• Exercise passage:
By Rheingold Giuffra Ruffo Plotkin & Hellman LLP

A 2010 study shows that 65 percent of people living in the United States take prescription medication. With so many people risking potentially adverse effects from prescription medications, it is important for patients to know what they are ingesting. In fact, federal law requires that drug companies properly communicate the side effects of certain medications that may cause harm or death to consumers.

What complicates this requirement, however, is drug companies’ increasingly common practice of misrepresenting a medication’s potentially harmful side effects in marketing campaigns. For example, television, radio and print advertisements often heavily emphasize a medication’s benefits while minimizing harmful side effects. Often, the side effects are listed in fine print or covered in highly technical, quickly-spoken voiceovers. Celebrex advertisements, for example, emphasize the drug’s pain-relieving benefits but gloss over the high risk of adverse health effects, including stroke and deadly heart attacks.

Many advertisements also use celebrity endorsements to play up a medication’s benefits and distract consumers from harmful side effects. Perhaps the most effective are paid endorsements from actual physicians, which can easily distract patients from harmful side effects or mislead patients who believe doctors will only endorse products that have no serious risk of negative side effects.

• Assignment: According to the passage on prescription drug advertising, why might paid endorsements from actual physicians be especially effective? Answer in one to three sentences. You will not need the rows to complete the task.

(Collected data)

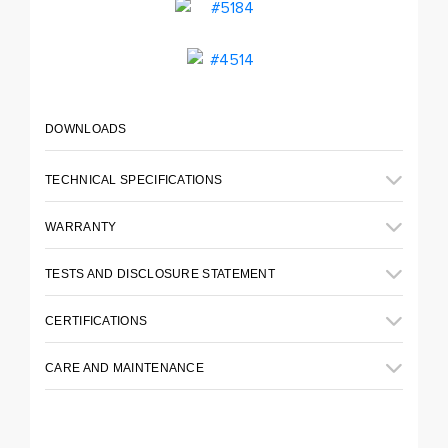
DOWNLOADS
TECHNICAL SPECIFICATIONS
WARRANTY
TESTS AND DISCLOSURE STATEMENT
CERTIFICATIONS
CARE AND MAINTENANCE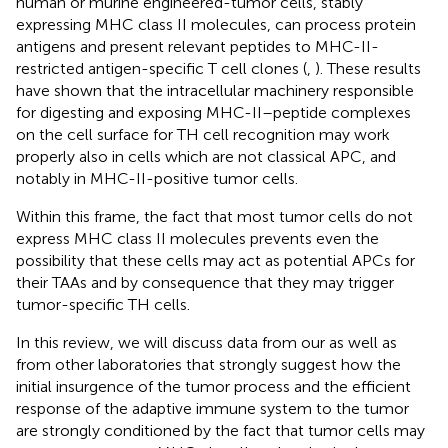
human or murine engineered-tumor cells, stably
expressing MHC class II molecules, can process protein
antigens and present relevant peptides to MHC-II-
restricted antigen-specific T cell clones (
,
). These results
have shown that the intracellular machinery responsible
for digesting and exposing MHC-II–peptide complexes
on the cell surface for TH cell recognition may work
properly also in cells which are not classical APC, and
notably in MHC-II-positive tumor cells.
Within this frame, the fact that most tumor cells do not
express MHC class II molecules prevents even the
possibility that these cells may act as potential APCs for
their TAAs and by consequence that they may trigger
tumor-specific TH cells.
In this review, we will discuss data from our as well as
from other laboratories that strongly suggest how the
initial insurgence of the tumor process and the efficient
response of the adaptive immune system to the tumor
are strongly conditioned by the fact that tumor cells may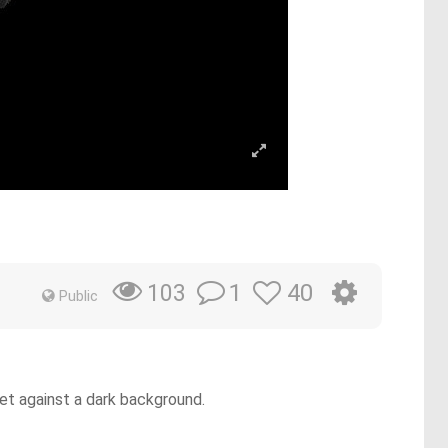
1
40
103
Public
 set against a dark background.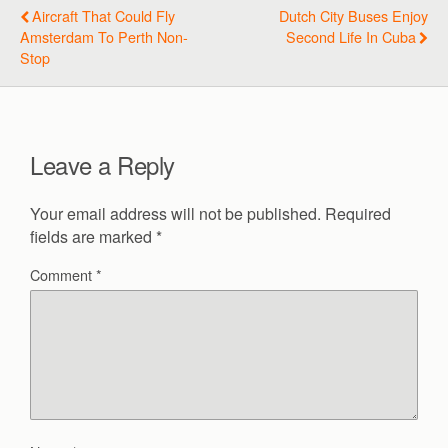
Aircraft That Could Fly
Dutch City Buses Enjoy
Amsterdam To Perth Non-
Second Life In Cuba
Stop
Leave a Reply
Your email address will not be published.
Required
fields are marked
*
Comment
*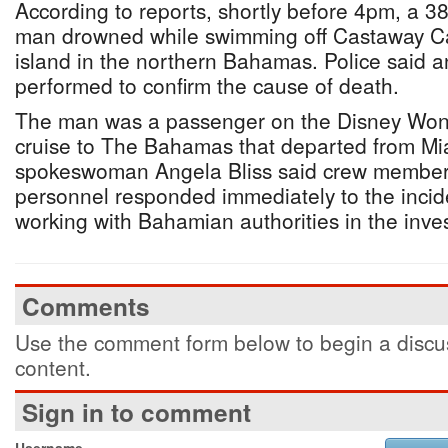
According to reports, shortly before 4pm, a 
man drowned while swimming off Castaway Cay
island in the northern Bahamas. Police said 
performed to confirm the cause of death.
The man was a passenger on the Disney Wond
cruise to The Bahamas that departed from Mi
spokeswoman Angela Bliss said crew member
personnel responded immediately to the inci
working with Bahamian authorities in the inves
Comments
Use the comment form below to begin a discus
content.
Sign in to comment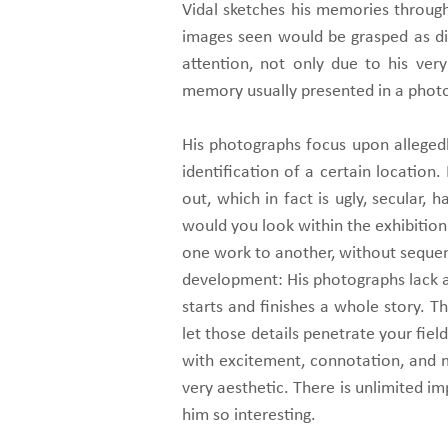
Vidal sketches his memories through
images seen would be grasped as dis
attention, not only due to his ver
memory usually presented in a photo
His photographs focus upon allegedl
identification of a certain location.
out, which in fact is ugly, secular, 
would you look within the exhibition
one work to another, without sequen
development: His photographs lack a p
starts and finishes a whole story. 
let those details penetrate your field
with excitement, connotation, and m
very aesthetic. There is unlimited i
him so interesting.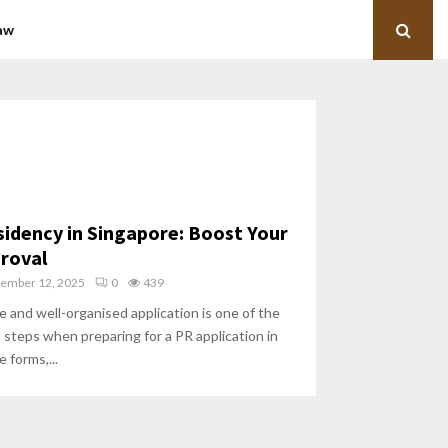
aw
idency in Singapore: Boost Your
roval
ember 12, 2025
0
439
 and well-organised application is one of the
l steps when preparing for a PR application in
 forms,...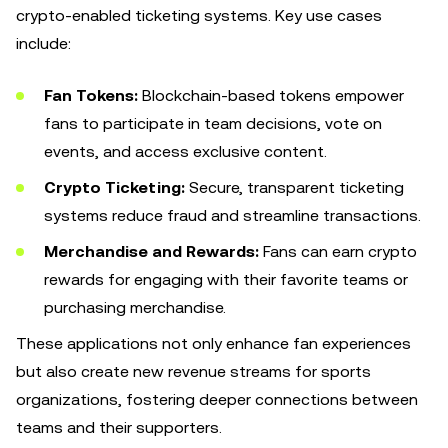
crypto-enabled ticketing systems. Key use cases
include:
Fan Tokens:
Blockchain-based tokens empower
fans to participate in team decisions, vote on
events, and access exclusive content.
Crypto Ticketing:
Secure, transparent ticketing
systems reduce fraud and streamline transactions.
Merchandise and Rewards:
Fans can earn crypto
rewards for engaging with their favorite teams or
purchasing merchandise.
These applications not only enhance fan experiences
but also create new revenue streams for sports
organizations, fostering deeper connections between
teams and their supporters.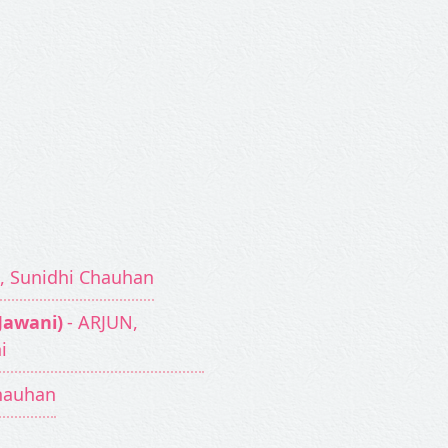
g, Sunidhi Chauhan
 Jawani)
- ARJUN,
i
Chauhan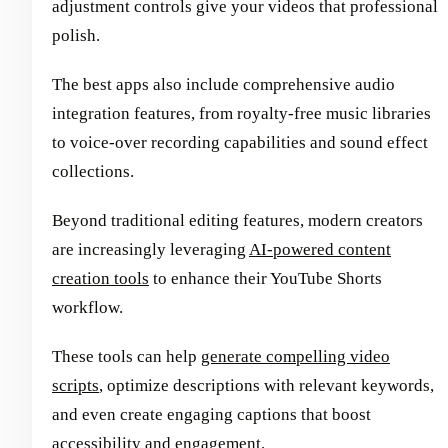
adjustment controls give your videos that professional
polish.
The best apps also include comprehensive audio
integration features, from royalty-free music libraries
to voice-over recording capabilities and sound effect
collections.
Beyond traditional editing features, modern creators
are increasingly leveraging
AI-powered content
creation tools
to enhance their YouTube Shorts
workflow.
These tools can help
generate compelling video
scripts
, optimize descriptions with relevant keywords,
and even create engaging captions that boost
accessibility and engagement.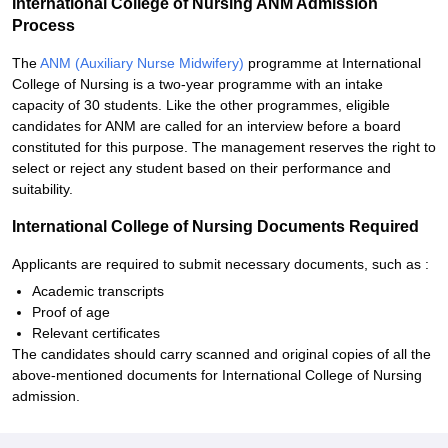
International College of Nursing ANM Admission
Process
The
ANM (Auxiliary Nurse Midwifery)
programme at International
College of Nursing is a two-year programme with an intake
capacity of 30 students. Like the other programmes, eligible
candidates for ANM are called for an interview before a board
constituted for this purpose. The management reserves the right to
select or reject any student based on their performance and
suitability.
International College of Nursing Documents Required
Applicants are required to submit necessary documents, such as :
Academic transcripts
Proof of age
Relevant certificates
The candidates should carry scanned and original copies of all the
above-mentioned documents for International College of Nursing
admission.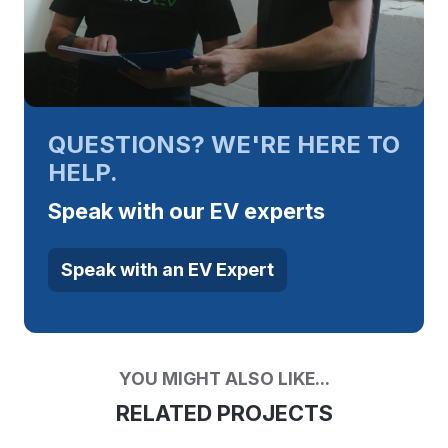
QUESTIONS? WE'RE HERE TO
HELP.
Speak with our EV experts
Speak with an EV Expert
YOU MIGHT ALSO LIKE...
RELATED PROJECTS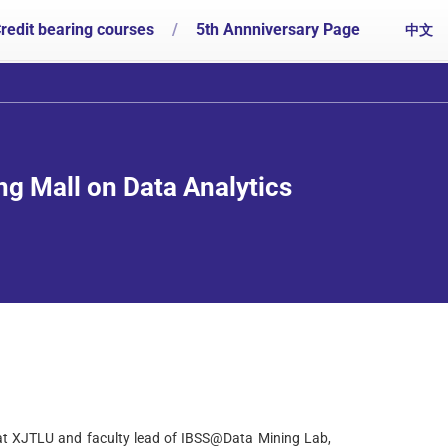
redit bearing courses
/
5th Annniversary Page
中文
ng Mall on Data Analytics
at XJTLU and faculty lead of IBSS@Data Mining Lab,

• Task solution: Paid endorsements from actual physicians can easily distract patients from a medication's harmful side effects. They can also mislead patients who believe doctors will only endorse products that have no serious risk of negative side effects.